Study Finds Subtle Declines in Motor Speed, Sustained Attention in Gulf War Veterans

Written by Anthony Hardie, 91outcomes

(Washington, DC - November 2, 2009) - In a public presentation today before the federal Research Advisory Committee on Gulf War Veterans' Illnesses by Dr. Rosemary Toomey, science has found that Gulf War deployment is associated with subtle declines of motor speed and sustained attention.  The evidence further suggested that the toxicant exposures influence these functions, and that symptoms of depression also influence attention.

Shortly after the end of the 1991 Gulf War, many U.S. Gulf War veterans reported cognitive issues that they believed to be related to their Gulf War service.  The cognitive issues could not be related to physical brain injury or known disease processes.

The study found scientific evidence that 1991 Gulf War toxicant exposures led to impaired motor speed and deficits in sustained attention.

The presentation, entitled, "Neuropsychological functioning in the VA National Health Survey of Gulf War Veterans," included the results of the National Health Survey of Gulf War veterans and their families, which was coordinated through Chicago's Hines VA Medical Center. 

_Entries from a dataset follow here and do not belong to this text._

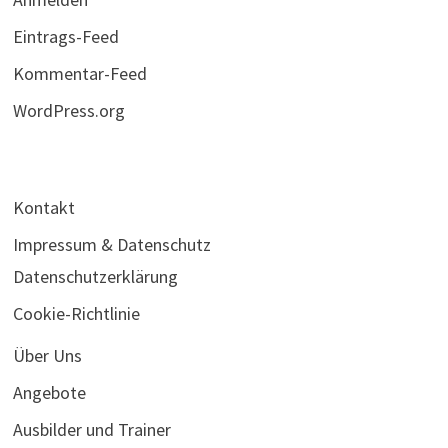
Eintrags-Feed
Kommentar-Feed
WordPress.org
Kontakt
Impressum & Datenschutz
Datenschutzerklärung
Cookie-Richtlinie
Über Uns
Angebote
Ausbilder und Trainer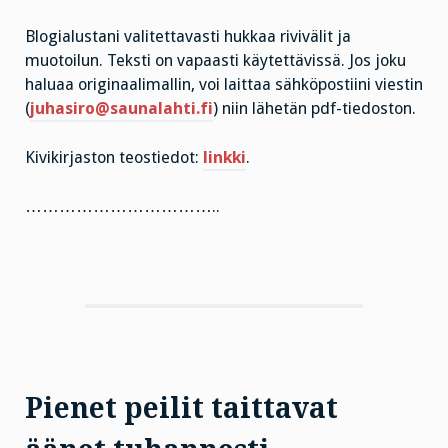
Blogialustani valitettavasti hukkaa rivivälit ja
muotoilun. Teksti on vapaasti käytettävissä. Jos joku
haluaa originaalimallin, voi laittaa sähköpostiini viestin
(
juhasiro@saunalahti.fi
) niin lähetän pdf-tiedoston.
Kivikirjaston teostiedot:
linkki
.
……………………………..
Pienet peilit taittavat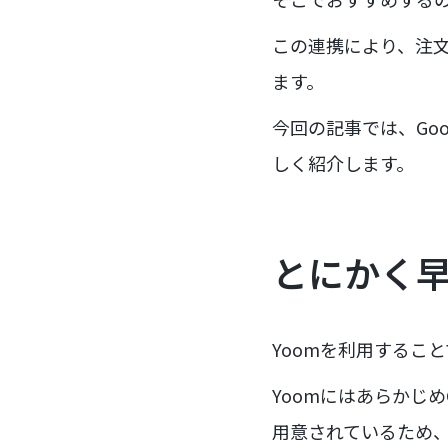
この連携により、注
ます。
今回の記事では、Goo
しく紹介します。
とにかく
Yoomを利用するこ
Yoomにはあらかじめ
用意されているため、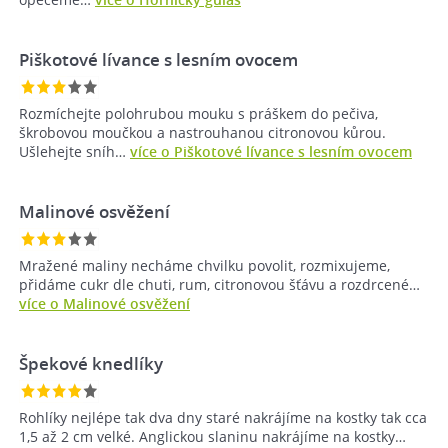
Piškotové lívance s lesním ovocem
Rozmíchejte polohrubou mouku s práškem do pečiva,
škrobovou moučkou a nastrouhanou citronovou kůrou.
Ušlehejte sníh…
více o Piškotové lívance s lesním ovocem
Malinové osvěžení
Mražené maliny necháme chvilku povolit, rozmixujeme,
přidáme cukr dle chuti, rum, citronovou šťávu a rozdrcené…
více o Malinové osvěžení
Špekové knedlíky
Rohlíky nejlépe tak dva dny staré nakrájíme na kostky tak cca
1,5 až 2 cm velké. Anglickou slaninu nakrájíme na kostky…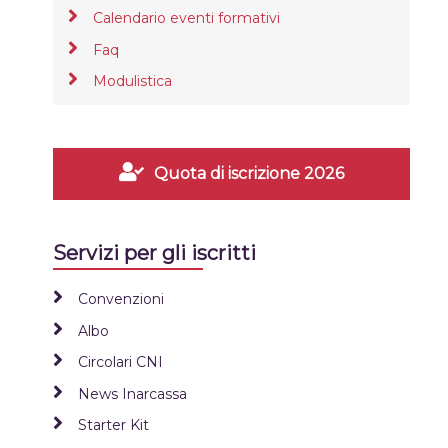
Calendario eventi formativi
Faq
Modulistica
Quota di iscrizione 2026
Servizi per gli iscritti
Convenzioni
Albo
Circolari CNI
News Inarcassa
Starter Kit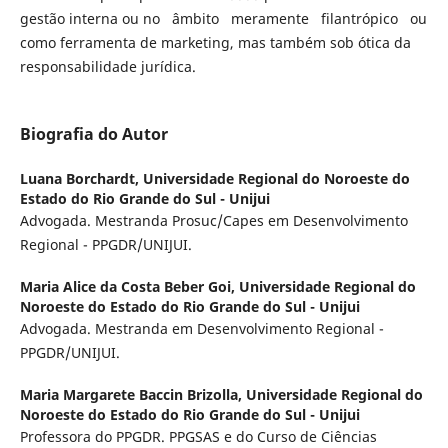
gestão interna ou no âmbito meramente filantrópico ou
como ferramenta de marketing, mas também sob ótica da
responsabilidade jurídica.
Biografia do Autor
Luana Borchardt,
Universidade Regional do Noroeste do
Estado do Rio Grande do Sul - Unijui
Advogada. Mestranda Prosuc/Capes em Desenvolvimento
Regional - PPGDR/UNIJUI.
Maria Alice da Costa Beber Goi,
Universidade Regional do
Noroeste do Estado do Rio Grande do Sul - Unijui
Advogada. Mestranda em Desenvolvimento Regional -
PPGDR/UNIJUI.
Maria Margarete Baccin Brizolla,
Universidade Regional do
Noroeste do Estado do Rio Grande do Sul - Unijui
Professora do PPGDR. PPGSAS e do Curso de Ciências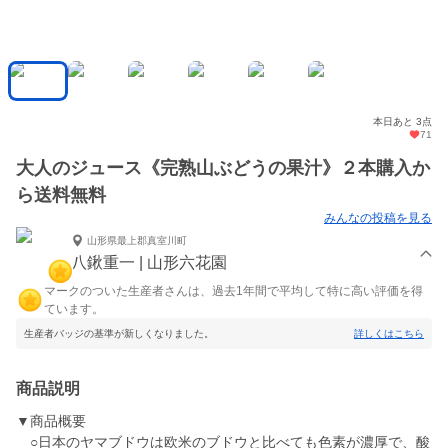
本日あと 3点
71
大人のジュース《完熟山ぶどうの果汁》２本購入か
ら送料無料
みんなの投稿を見る
山形県最上郡真室川町
八鍬重一 | 山形六花園
マークのついた生産者さんは、過去1年間で平均して特に高い評価を得
ています。
生産者バッジの基準が新しくなりました。
詳しくはこちら
商品説明
▼商品概要
○日本のヤマブドウは欧米のブドウと比べても色素が濃厚で、酸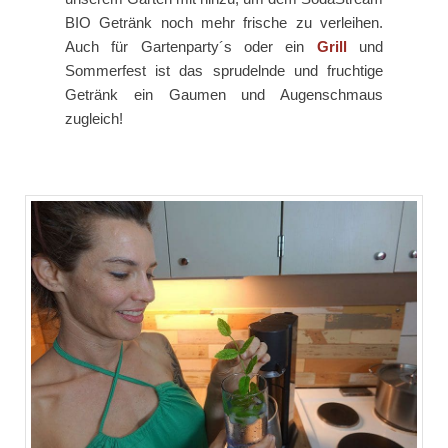
BIO Getränk noch mehr frische zu verleihen.
Auch für Gartenparty´s oder ein
Grill
und
Sommerfest ist das sprudelnde und fruchtige
Getränk ein Gaumen und Augenschmaus
zugleich!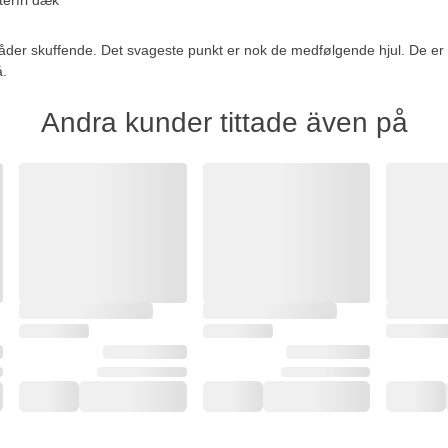
råder skuffende. Det svageste punkt er nok de medfølgende hjul. De er l
å.
Andra kunder tittade även på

Khamisiyah exposure was also found to be related to decreased motor speed.

It was noted that self-reported exposure variables did not explain the symptoms. 

Toomey is an Assistant Professor of Psychology in the Harvard Medical School Department Psychiatry, and an active researcher with the Psychology Department at Boston University, the Harvard Institute of Psychiatric Epidemiology and Genetics, and the Boston VA Medical Center Research Service.